MOSCOW (Reuters) -- Russian authorities pledged a further $25 billion in support to financial markets but stock trading was shut for a second day after the worst losses in a decade while foreign exchange reserves fell by $13 billion.
Analysts estimated investors have taken about $36 billion out of Russia since early August, when a brief war with Georgia combined with a fall in oil prices and global financial turmoil turned Russian shares from must-have assets into toxic paper.
Worries persisted about Russia's banking sector after interbank lending almost ground to a halt and a midsized private brokerage was rescued by a state-owned fund.
"The single biggest priority right now is to prevent a run on the banks," said Chris Weafer, chief strategist at brokerage Uralsib.
Lars Christensen, head of emerging markets research at Danske Bank in Copenhagen, said the outflow from Russia could accelerate if the situation worsens globally.
"We have been so bearish, but have still underestimated how bad it could get," he said.Falling Since May
The fall in Russia's stock markets since May has been steeper than in other emerging markets, with many in the market attributing that in part to the increased political risk from Russia's military intervention in Georgia.
The domestic political impact has so far been limited because private share ownership in Russia is small, but some analysts say the pressure for greater state intervention in the markets could play into the hands of hawks in the Kremlin.
Russian Finance Minister Aleksei Kudrin says trading on the country's stock markets will resume on September 19 and added the country's top banks would lend $2.4 billion to market players.
President Dmitry Medvedev said the country's financial market will receive a total of 500 billion rubles of additional support, including half from the budget.
Russia's benchmark RTS is now down around 60 percent from its peak levels in May and the country's authorities said the situation was extraordinary but mostly driven by the crisis of confidence rather than a liquidity crisis.
The Finance Ministry also said overnight it received assurances from U.S. Treasury Secretary Henry Paulson that U.S. decisions in the financial sphere were not driven by politics.
The statement sought to address the rumors that the exodus of foreign investors is a retaliation by the West against Russia, which last month sent tanks to repel an attack by U.S. ally Georgia on its breakaway province of South Ossetia.
On Septembe 18, the Finance Ministry and the Central Bank kept pumping liquidity in the banking sector as lending between banks nearly dried up after problems at medium-sized brokerage Kit Finance sparked speculation there could be bigger victims.
The state helped rescue Kit on September 17 when management firm Leader, part of the business empire of Russian state gas giant Gazprom, said it would buy the brokerage.
"[The deal is] very reminiscent of the Bear Stearns bailout and that too left investors wondering if Russia will have a Lehman-style follow on," said Weafer.Signs of Easing
The Finance Ministry pledged on September 17 a liquidity injection of nearly $60 billion and on September 18 offered 200 billion rubles ($7.84 billion) of budget funds to banks at an auction, which will take place later in the day.
There were signs though the liquidity problems may be starting to ease after the Central Bank slashed banks' reserve requirements.
The Central Bank injected 186 billion rubles of one day funds via a repo auction -- or less than half of the funds on offer -- and money market rates fell to 8.0-8.5 percent from 10.0-10.5 percent.
The ruble stood firm versus the dollar/euro basket at 30.37 as dealers said the central bank sold a further $1.5 billion on September 18 to support the national currency.

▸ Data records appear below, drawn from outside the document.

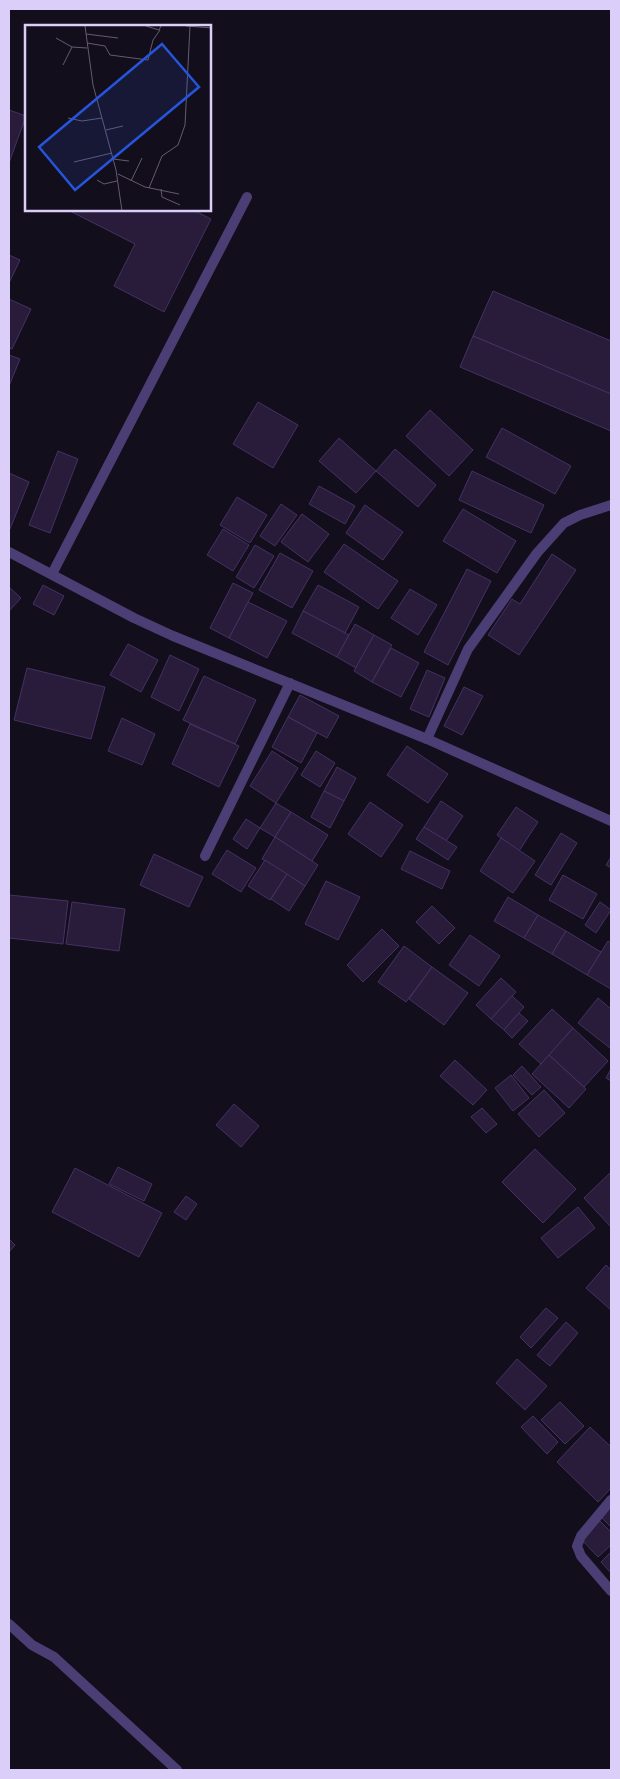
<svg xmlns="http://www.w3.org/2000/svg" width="620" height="1779" font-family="Helvetica,sans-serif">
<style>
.building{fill:#281c3a;stroke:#453163}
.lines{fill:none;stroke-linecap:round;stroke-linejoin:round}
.lane{stroke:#4b3e75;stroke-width:10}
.street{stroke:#4b3e75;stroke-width:10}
.inset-road{fill:none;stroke:#635b74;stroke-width:1}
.view{fill:#2654da;fill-opacity:0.15;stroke:#2654da;stroke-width:2.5}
.inset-edge{fill:none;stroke:#dbcef9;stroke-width:2.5}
</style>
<rect width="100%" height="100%" fill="#130e1b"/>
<g class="building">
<path d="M 9,110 L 26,116 L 9,163 Z"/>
<path d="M 68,210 L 193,210 L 211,219 L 164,312 L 114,286 L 135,244 Z"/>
<path d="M 9,255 L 20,260 L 9,283 Z"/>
<path d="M 493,291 L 611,341 L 611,394 L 473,336 Z"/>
<path d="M 9,299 L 31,309 L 12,349 L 9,348 Z"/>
<path d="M 473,336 L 611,394 L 611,431 L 460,367 Z"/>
<path d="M 9,355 L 20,359 L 9,386 Z"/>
<path d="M 258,402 L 298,425 L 273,468 L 233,444 Z"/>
<path d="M 430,410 L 473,450 L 449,476 L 406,436 Z"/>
<path d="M 502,428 L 571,466 L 555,494 L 486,457 Z"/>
<path d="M 339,438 L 376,471 L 356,493 L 319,461 Z"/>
<path d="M 395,449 L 436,485 L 418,507 L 376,471 Z"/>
<path d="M 58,451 L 78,459 L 50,533 L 29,525 Z"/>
<path d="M 472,471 L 544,505 L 531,533 L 459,500 Z"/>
<path d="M 9,473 L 29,482 L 10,529 L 9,528 Z"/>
<path d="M 319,486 L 355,506 L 345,524 L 309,504 Z"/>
<path d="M 237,497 L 267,515 L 250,543 L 220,525 Z"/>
<path d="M 281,504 L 297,515 L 275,546 L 260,536 Z"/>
<path d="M 365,505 L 403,532 L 383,560 L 346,533 Z"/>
<path d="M 463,509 L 516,541 L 497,573 L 443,541 Z"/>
<path d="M 302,514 L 329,534 L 308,562 L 281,542 Z"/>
<path d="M 223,529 L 249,545 L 233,571 L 207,555 Z"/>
<path d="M 344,544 L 398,581 L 378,609 L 324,572 Z"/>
<path d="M 255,545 L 274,556 L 254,588 L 236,577 Z"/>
<path d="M 280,553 L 313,571 L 292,608 L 259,590 Z"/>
<path d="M 552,554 L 576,570 L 519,655 L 488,635 L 512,599 L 520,604 Z"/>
<path d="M 467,569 L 491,581 L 448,665 L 424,652 Z"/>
<path d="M 233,583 L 253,593 L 229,638 L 210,628 Z"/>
<path d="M 43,585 L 64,596 L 54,615 L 33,604 Z"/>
<path d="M 318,585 L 359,607 L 345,633 L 303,611 Z"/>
<path d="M 9,587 L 21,598 L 9,611 Z"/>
<path d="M 410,589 L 437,605 L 418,635 L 391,618 Z"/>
<path d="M 248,602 L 287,621 L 267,658 L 229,638 Z"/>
<path d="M 303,611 L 349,635 L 337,657 L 292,633 Z"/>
<path d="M 355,624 L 374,635 L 356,668 L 337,657 Z"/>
<path d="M 374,635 L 392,645 L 372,682 L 354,671 Z"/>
<path d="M 128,644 L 158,660 L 141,692 L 110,675 Z"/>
<path d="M 391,648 L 419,663 L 401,697 L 372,682 Z"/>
<path d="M 170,655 L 199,669 L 179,711 L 151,697 Z"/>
<path d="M 27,668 L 105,687 L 91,739 L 14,720 Z"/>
<path d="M 427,670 L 445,678 L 429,717 L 410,709 Z"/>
<path d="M 204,676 L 256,700 L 235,744 L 183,720 Z"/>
<path d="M 464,687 L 483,696 L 462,735 L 444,726 Z"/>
<path d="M 300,695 L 339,716 L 327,738 L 288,717 Z"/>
<path d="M 288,717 L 317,733 L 301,763 L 272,747 Z"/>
<path d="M 122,718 L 155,734 L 142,765 L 108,751 Z"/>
<path d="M 190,724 L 239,746 L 219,787 L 172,764 Z"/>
<path d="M 407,746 L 448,774 L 428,803 L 387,775 Z"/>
<path d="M 272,751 L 298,768 L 276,803 L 250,786 Z"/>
<path d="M 316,751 L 335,763 L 320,787 L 301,775 Z"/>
<path d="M 337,767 L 356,778 L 344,801 L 324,791 Z"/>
<path d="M 324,791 L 344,801 L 330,828 L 311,817 Z"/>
<path d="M 441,801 L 463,816 L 446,841 L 424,827 Z"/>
<path d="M 370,802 L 403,825 L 381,857 L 348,834 Z"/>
<path d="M 276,803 L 291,812 L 275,837 L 260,828 Z"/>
<path d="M 516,807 L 538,822 L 519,851 L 497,835 Z"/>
<path d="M 291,812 L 328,835 L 312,861 L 275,837 Z"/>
<path d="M 246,819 L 260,828 L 247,849 L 233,839 Z"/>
<path d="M 424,827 L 457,847 L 448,860 L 416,839 Z"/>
<path d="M 561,833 L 577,843 L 551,885 L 535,875 Z"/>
<path d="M 275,837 L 318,865 L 305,886 L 262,859 Z"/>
<path d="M 501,838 L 535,861 L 513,893 L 480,871 Z"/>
<path d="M 227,850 L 256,868 L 241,892 L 212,874 Z"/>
<path d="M 410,851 L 450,871 L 442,889 L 401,869 Z"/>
<path d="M 154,854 L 203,877 L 189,907 L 140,885 Z"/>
<path d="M 611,857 L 611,868 L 606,865 Z"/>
<path d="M 265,860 L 287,874 L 270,900 L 248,886 Z"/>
<path d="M 287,874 L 305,886 L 289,911 L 271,899 Z"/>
<path d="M 563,875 L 597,894 L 583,919 L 549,900 Z"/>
<path d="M 326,881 L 360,897 L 338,940 L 305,924 Z"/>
<path d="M 9,895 L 68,901 L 63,944 L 9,938 Z"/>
<path d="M 508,897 L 538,915 L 524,938 L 494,921 Z"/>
<path d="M 72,902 L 125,909 L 119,951 L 66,944 Z"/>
<path d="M 600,902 L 611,910 L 596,933 L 585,925 Z"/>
<path d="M 432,906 L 455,928 L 439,944 L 416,922 Z"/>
<path d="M 538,915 L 566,931 L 552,954 L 524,938 Z"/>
<path d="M 382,929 L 399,946 L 363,982 L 347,965 Z"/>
<path d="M 566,931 L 601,952 L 587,975 L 552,954 Z"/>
<path d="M 470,935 L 500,956 L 479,986 L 449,965 Z"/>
<path d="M 608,941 L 611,943 L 611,989 L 587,975 Z"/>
<path d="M 404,946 L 432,967 L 406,1002 L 378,982 Z"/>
<path d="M 432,967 L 468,993 L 444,1025 L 409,999 Z"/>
<path d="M 501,978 L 516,992 L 491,1019 L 476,1005 Z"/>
<path d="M 512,996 L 524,1007 L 504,1030 L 491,1019 Z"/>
<path d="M 598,998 L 611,1009 L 611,1046 L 610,1048 L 578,1023 Z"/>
<path d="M 552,1009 L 573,1028 L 541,1064 L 519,1044 Z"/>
<path d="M 519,1013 L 528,1021 L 512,1038 L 504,1030 Z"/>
<path d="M 573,1028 L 608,1061 L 584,1087 L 549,1055 Z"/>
<path d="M 549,1055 L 586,1089 L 569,1108 L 532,1074 Z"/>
<path d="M 455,1060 L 487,1090 L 473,1105 L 440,1076 Z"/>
<path d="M 522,1066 L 541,1087 L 532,1095 L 513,1075 Z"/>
<path d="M 611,1069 L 611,1081 L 606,1078 Z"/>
<path d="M 511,1075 L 529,1098 L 513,1111 L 495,1088 Z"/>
<path d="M 544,1090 L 565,1113 L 539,1137 L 518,1114 Z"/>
<path d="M 234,1104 L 259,1126 L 241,1147 L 216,1125 Z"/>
<path d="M 482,1108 L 497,1124 L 486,1133 L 471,1117 Z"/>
<path d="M 535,1149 L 576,1189 L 543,1223 L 502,1182 Z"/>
<path d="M 118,1167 L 152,1184 L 144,1201 L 109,1184 Z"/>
<path d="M 75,1168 L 162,1213 L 139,1257 L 52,1212 Z"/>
<path d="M 611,1172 L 611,1227 L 584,1198 Z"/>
<path d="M 186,1196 L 197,1204 L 186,1220 L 174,1212 Z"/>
<path d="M 578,1207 L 595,1228 L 558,1258 L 541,1238 Z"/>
<path d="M 9,1239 L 15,1245 L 9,1252 Z"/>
<path d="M 606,1265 L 611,1270 L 611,1310 L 586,1288 Z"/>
<path d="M 546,1308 L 558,1318 L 531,1348 L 520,1337 Z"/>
<path d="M 566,1322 L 578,1333 L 550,1366 L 537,1355 Z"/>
<path d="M 517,1359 L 547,1386 L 525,1410 L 496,1383 Z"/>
<path d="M 560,1402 L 584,1426 L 565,1444 L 541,1420 Z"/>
<path d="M 533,1416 L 558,1442 L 547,1454 L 521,1427 Z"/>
<path d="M 590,1427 L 611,1447 L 611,1488 L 598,1502 L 557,1462 Z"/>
<path d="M 611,1507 L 611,1527 L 601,1517 Z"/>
<path d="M 600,1521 L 611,1532 L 611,1545 L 598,1557 L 581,1539 Z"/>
<path d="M 611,1552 L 611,1573 L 601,1562 Z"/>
</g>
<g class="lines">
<path class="lane" d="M 52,574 L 247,197"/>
<g class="street">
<path d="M 9,552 L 134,618 L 173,636 L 427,739 L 611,821"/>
<path d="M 427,739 L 468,649 L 537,553 L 564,523 L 580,515 L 611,505"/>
<path d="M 205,856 L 290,683"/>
<path d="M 611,1500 L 581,1536 L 577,1546 L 581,1556 L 611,1591"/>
<path d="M 9,1624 L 32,1645 L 54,1657 L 177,1770"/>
</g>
</g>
<g transform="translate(25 25)">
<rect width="186" height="186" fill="#130e1b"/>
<path class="inset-road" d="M 60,1 L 68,60 L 91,145 L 97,186M 121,1 L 134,5 L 136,1M 161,1 L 187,3M 61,9 L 93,13M 31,13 L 47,22M 62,18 L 80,21 L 85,30 L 123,35 L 128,15 L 135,5M 38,40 L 47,22 L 62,23M 43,93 L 57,96 L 77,93M 81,105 L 98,101M 88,134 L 104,136M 49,137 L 87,128M 93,149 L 120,162 L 154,169M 72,155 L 79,159 L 92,156M 106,156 L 117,133M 124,163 L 137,131 L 153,120 L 160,100 L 165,1M 136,164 L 137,172 L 155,180"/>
<path class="view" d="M 137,19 L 174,62 L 50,165 L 14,122 Z"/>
<rect width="186" height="186" class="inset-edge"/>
</g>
<rect width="620" height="1779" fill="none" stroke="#dbcef9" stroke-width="20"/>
</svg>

Russian reserves fell by $13 billion in the latest week as the government moved to protect the ruble from capital flight.
Despite Kudrin's assurance trading would resume on September 19, Russia's markets watchdog said it had indefinitely suspended margin trading, when investors effectively borrow money from the broker to do their trades, and short selling, or bets on a fall in an asset's price.
It earlier blamed both instruments for the market slump.